> What to work on:
Can you retype each of the records below, character for character?

> Data listing:
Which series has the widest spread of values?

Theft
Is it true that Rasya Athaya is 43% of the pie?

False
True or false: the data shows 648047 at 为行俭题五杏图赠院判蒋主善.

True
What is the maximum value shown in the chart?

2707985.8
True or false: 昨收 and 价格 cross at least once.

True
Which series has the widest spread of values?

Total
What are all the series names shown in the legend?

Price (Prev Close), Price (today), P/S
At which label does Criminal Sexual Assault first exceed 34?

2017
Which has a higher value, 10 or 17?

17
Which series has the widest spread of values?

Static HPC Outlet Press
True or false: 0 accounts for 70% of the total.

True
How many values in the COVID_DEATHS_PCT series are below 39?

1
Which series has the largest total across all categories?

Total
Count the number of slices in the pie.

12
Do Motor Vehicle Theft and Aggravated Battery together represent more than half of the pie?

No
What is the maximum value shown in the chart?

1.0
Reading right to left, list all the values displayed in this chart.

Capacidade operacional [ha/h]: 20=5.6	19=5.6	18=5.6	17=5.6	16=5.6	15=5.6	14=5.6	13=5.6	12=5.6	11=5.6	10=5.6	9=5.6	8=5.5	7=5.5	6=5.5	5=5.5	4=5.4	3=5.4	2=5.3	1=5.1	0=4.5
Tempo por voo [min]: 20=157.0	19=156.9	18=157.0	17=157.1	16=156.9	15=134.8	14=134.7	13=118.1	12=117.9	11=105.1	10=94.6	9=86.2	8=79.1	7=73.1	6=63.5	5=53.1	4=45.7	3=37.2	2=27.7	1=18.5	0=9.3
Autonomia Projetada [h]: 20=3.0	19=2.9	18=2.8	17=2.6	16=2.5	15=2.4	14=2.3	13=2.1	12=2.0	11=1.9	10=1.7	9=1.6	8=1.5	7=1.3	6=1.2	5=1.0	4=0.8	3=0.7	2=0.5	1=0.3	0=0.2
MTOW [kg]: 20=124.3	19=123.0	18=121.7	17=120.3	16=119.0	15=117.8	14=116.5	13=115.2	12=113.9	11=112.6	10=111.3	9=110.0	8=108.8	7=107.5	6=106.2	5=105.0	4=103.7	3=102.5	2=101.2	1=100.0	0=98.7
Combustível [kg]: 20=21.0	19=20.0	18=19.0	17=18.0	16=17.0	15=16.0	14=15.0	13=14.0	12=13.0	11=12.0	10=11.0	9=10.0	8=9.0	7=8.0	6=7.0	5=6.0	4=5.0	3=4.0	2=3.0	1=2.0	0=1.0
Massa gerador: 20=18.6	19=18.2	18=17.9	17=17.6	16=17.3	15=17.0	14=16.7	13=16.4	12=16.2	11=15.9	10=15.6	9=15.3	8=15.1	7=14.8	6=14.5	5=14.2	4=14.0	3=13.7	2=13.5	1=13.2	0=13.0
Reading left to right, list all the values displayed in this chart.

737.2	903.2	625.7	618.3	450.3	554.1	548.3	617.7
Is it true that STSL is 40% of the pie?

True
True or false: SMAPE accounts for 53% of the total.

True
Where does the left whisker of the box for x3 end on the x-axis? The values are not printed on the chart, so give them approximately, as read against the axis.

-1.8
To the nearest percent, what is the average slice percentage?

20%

> Solution to this problem:
Which series has the widest spread of values?

Theft
Is it true that Rasya Athaya is 43% of the pie?

False
True or false: the data shows 648047 at 为行俭题五杏图赠院判蒋主善.

True
What is the maximum value shown in the chart?

2707985.8
True or false: 昨收 and 价格 cross at least once.

True
Which series has the widest spread of values?

Total
What are all the series names shown in the legend?

Price (Prev Close), Price (today), P/S
At which label does Criminal Sexual Assault first exceed 34?

2017
Which has a higher value, 10 or 17?

17
Which series has the widest spread of values?

Static HPC Outlet Press
True or false: 0 accounts for 70% of the total.

True
How many values in the COVID_DEATHS_PCT series are below 39?

1
Which series has the largest total across all categories?

Total
Count the number of slices in the pie.

12
Do Motor Vehicle Theft and Aggravated Battery together represent more than half of the pie?

No
What is the maximum value shown in the chart?

1.0
Reading right to left, list all the values displayed in this chart.

Capacidade operacional [ha/h]: 20=5.6	19=5.6	18=5.6	17=5.6	16=5.6	15=5.6	14=5.6	13=5.6	12=5.6	11=5.6	10=5.6	9=5.6	8=5.5	7=5.5	6=5.5	5=5.5	4=5.4	3=5.4	2=5.3	1=5.1	0=4.5
Tempo por voo [min]: 20=157.0	19=156.9	18=157.0	17=157.1	16=156.9	15=134.8	14=134.7	13=118.1	12=117.9	11=105.1	10=94.6	9=86.2	8=79.1	7=73.1	6=63.5	5=53.1	4=45.7	3=37.2	2=27.7	1=18.5	0=9.3
Autonomia Projetada [h]: 20=3.0	19=2.9	18=2.8	17=2.6	16=2.5	15=2.4	14=2.3	13=2.1	12=2.0	11=1.9	10=1.7	9=1.6	8=1.5	7=1.3	6=1.2	5=1.0	4=0.8	3=0.7	2=0.5	1=0.3	0=0.2
MTOW [kg]: 20=124.3	19=123.0	18=121.7	17=120.3	16=119.0	15=117.8	14=116.5	13=115.2	12=113.9	11=112.6	10=111.3	9=110.0	8=108.8	7=107.5	6=106.2	5=105.0	4=103.7	3=102.5	2=101.2	1=100.0	0=98.7
Combustível [kg]: 20=21.0	19=20.0	18=19.0	17=18.0	16=17.0	15=16.0	14=15.0	13=14.0	12=13.0	11=12.0	10=11.0	9=10.0	8=9.0	7=8.0	6=7.0	5=6.0	4=5.0	3=4.0	2=3.0	1=2.0	0=1.0
Massa gerador: 20=18.6	19=18.2	18=17.9	17=17.6	16=17.3	15=17.0	14=16.7	13=16.4	12=16.2	11=15.9	10=15.6	9=15.3	8=15.1	7=14.8	6=14.5	5=14.2	4=14.0	3=13.7	2=13.5	1=13.2	0=13.0
Reading left to right, list all the values displayed in this chart.

737.2	903.2	625.7	618.3	450.3	554.1	548.3	617.7
Is it true that STSL is 40% of the pie?

True
True or false: SMAPE accounts for 53% of the total.

True
Where does the left whisker of the box for x3 end on the x-axis? The values are not printed on the chart, so give them approximately, as read against the axis.

-1.8
To the nearest percent, what is the average slice percentage?

20%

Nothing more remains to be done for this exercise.